Sensible fellow! There was a rightness in a man falling in love with Julia, but only in a particular sort of way, and Harry understood Scarsdale’s way of falling in love. It was the boy’s way, the first adoration, the miraculous hour. Harry had had his first stormy passage on the sea of sex, disgusting revelations in the person of Brother Bob. “O, you wait till Julia gets a fellow.” But Bob and his nastiness had been extruded, and Harry’s white rage against sexual savagery had been put to sleep. But he understood love as some children do. He understood Scarsdale, and just why Scarsdale looked at Julia as he did, and was shy of her. He was not jealous of Scarsdale.

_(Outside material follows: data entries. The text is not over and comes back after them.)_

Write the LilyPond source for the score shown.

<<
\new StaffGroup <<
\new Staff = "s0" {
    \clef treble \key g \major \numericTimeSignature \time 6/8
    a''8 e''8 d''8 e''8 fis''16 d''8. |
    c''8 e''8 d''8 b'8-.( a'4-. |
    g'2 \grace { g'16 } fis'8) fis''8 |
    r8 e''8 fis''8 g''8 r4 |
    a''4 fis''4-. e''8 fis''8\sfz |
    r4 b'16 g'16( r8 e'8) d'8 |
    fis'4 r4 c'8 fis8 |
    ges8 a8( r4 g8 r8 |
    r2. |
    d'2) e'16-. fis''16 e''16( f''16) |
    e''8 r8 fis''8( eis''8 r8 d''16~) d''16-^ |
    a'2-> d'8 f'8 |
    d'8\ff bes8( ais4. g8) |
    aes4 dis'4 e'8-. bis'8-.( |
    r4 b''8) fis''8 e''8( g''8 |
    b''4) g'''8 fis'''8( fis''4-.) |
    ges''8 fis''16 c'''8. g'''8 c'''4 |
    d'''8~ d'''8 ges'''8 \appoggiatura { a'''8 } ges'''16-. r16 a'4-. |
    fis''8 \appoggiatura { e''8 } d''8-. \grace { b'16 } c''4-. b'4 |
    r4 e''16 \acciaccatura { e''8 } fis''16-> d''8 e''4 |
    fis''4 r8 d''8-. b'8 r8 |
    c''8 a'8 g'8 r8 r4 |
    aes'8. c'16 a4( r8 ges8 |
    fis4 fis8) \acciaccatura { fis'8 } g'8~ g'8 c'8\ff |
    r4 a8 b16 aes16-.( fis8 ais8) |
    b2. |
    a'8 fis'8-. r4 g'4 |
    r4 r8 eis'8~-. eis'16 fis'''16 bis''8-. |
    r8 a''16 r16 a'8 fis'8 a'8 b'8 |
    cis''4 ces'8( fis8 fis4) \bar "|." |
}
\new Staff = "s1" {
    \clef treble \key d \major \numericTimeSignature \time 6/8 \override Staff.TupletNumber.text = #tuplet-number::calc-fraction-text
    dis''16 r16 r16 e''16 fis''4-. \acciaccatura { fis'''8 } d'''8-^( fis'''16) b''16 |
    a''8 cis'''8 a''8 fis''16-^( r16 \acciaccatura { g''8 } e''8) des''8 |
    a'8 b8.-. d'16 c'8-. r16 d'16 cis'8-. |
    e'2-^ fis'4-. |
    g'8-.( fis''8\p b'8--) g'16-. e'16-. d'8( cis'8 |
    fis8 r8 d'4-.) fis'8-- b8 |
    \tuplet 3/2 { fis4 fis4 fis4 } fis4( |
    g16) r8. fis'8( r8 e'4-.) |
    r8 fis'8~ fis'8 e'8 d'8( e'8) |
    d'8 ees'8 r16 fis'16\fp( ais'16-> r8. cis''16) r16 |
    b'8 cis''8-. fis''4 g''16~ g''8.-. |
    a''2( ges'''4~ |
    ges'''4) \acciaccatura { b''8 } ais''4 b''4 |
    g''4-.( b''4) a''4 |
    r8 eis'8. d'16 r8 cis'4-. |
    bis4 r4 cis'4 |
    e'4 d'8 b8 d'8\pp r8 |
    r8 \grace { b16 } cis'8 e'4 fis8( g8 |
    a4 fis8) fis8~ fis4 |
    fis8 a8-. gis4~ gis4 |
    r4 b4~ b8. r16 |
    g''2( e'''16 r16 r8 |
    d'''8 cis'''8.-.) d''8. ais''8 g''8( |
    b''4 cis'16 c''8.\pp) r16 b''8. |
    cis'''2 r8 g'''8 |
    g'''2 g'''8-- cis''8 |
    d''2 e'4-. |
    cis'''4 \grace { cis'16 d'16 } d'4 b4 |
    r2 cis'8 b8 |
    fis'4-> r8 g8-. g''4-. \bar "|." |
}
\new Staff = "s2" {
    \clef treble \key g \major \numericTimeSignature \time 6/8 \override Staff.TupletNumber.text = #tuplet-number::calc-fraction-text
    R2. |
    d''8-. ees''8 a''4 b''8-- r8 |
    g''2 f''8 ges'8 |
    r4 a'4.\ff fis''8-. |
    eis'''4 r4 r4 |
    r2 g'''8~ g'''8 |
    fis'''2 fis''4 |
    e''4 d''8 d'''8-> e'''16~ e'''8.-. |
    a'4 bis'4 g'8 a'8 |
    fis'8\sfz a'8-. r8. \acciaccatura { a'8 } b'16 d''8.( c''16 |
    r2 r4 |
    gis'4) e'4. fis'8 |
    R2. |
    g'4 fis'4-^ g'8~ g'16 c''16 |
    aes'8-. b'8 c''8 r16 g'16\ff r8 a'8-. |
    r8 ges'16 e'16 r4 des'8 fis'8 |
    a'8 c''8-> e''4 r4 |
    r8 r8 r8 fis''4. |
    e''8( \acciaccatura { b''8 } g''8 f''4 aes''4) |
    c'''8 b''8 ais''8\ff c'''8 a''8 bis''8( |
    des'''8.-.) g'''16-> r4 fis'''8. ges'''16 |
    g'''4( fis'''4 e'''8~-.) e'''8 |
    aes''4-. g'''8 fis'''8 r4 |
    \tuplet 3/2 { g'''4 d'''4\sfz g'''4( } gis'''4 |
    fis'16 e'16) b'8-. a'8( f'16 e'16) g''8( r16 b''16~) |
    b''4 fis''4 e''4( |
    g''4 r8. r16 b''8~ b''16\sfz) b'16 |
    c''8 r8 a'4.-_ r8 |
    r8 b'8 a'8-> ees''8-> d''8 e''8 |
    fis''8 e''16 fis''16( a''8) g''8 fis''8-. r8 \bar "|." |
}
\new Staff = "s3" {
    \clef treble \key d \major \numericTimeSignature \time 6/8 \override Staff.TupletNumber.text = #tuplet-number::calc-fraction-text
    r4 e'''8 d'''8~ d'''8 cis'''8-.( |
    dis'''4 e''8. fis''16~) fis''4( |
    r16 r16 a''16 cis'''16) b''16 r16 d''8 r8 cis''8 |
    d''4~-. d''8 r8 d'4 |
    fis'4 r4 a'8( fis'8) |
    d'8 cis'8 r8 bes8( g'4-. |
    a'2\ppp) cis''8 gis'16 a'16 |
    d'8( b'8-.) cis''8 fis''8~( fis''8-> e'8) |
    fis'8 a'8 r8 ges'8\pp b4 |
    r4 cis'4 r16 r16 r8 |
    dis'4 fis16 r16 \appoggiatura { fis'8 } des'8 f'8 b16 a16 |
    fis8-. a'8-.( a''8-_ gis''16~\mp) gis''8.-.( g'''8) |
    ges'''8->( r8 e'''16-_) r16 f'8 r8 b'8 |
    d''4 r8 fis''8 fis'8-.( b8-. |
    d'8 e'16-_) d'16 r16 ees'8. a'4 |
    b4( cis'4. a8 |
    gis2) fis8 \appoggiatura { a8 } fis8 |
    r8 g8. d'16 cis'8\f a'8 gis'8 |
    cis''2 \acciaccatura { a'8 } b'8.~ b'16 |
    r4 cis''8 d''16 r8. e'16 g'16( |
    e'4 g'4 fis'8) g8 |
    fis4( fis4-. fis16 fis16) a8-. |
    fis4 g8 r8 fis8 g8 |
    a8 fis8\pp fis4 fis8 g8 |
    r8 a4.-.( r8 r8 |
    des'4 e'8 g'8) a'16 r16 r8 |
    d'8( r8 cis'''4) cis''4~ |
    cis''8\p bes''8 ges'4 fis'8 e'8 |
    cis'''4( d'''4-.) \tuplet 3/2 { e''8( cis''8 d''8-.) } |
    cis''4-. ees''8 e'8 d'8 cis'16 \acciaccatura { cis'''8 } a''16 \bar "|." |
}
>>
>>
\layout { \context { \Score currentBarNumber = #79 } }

But Julia! What did Julia want? That was quite another problem. It was obvious to Harry, that Julia did not want Scarsdale, and that she was bored with him, which seemed a pity. For old Scarsdale was such a decent chap, a gentleman; the “Ponsonby Hotel” had taught Harry to distinguish between the genuine article and the fake. But to Harry his sister was a mystery; he divined in her a mysterious, secret creature who moved darkly even in the midst of the day’s domestic dulness, casting a strange shadow. There was something in his sister that he feared, without being able to say why or how. Sometimes, he would look at her when she was cutting the bread or putting coals on the fire, and wonder. Was she his Julia? And what was that other Julia? And why did he sometimes feel shy and mute in her presence, as though there was in her a something that was disastrously strange and cruel?
Harry did not know. There were moments when he felt like a little, whimpering boy, and he wanted to rush at Julia and hug her and be hugged.
“You are my Ju, aren’t you?”
He wanted to keep Julia as she had always been to him, a creature protective and tender, the sexless mother. And there was this other Julia that perplexed him, and fretted his faith in the changeless and clean familiarity of her. His devotion was very real, and that was why he understood Scarsdale’s way of looking at his sister, and was not hurt or disturbed by it.
So, too, on that empty day when the door of No. 53 was not opened to him Scarsdale went away disturbed and disappointed. They had expected him, and yet when the bell had remained unanswered he had been attacked by a sudden feeling of self-depreciation. He had walked down to the river and sat on a seat in the Embankment gardens close to the bust of the Sage of Chelsea. He had decided to wait for an hour before going back to Spellthorn Terrace. But he had not gone back. His feeling of frustration had remained.
He was writing the last chapter of his novel. His romance waited for its climax. He felt the need of a compelling gesture, especially so after the debacle in front of Julia’s closed door. It was both absurd and strange that a man should discover failure in the face of a mere piece of painted deal. But the thing had happened. It was as though he had divined, while standing on that doorstep, the unknown Julia, the dark and terrifying young stranger in the house, and had flinched and allowed his will to be frustrated. And by what? By an absurd and trembling self-consciousness, a silly, blushing self-abasement? What was there for him to fear in Julia Marwood?
His novel was being typed, and the typing of it would cost him eight pounds and a few odd shillings. The sum worried him, but when the clean pages came back to him in the middle of the week, and he sat down to read and correct the typing, his confidence returned. The book struck him as amazingly good, vivid, human, and compelling. It was his. He decided to send it to Messrs. Shelby & Drake at the end of the week. Shelby had written to him promising to give the book sympathetic consideration.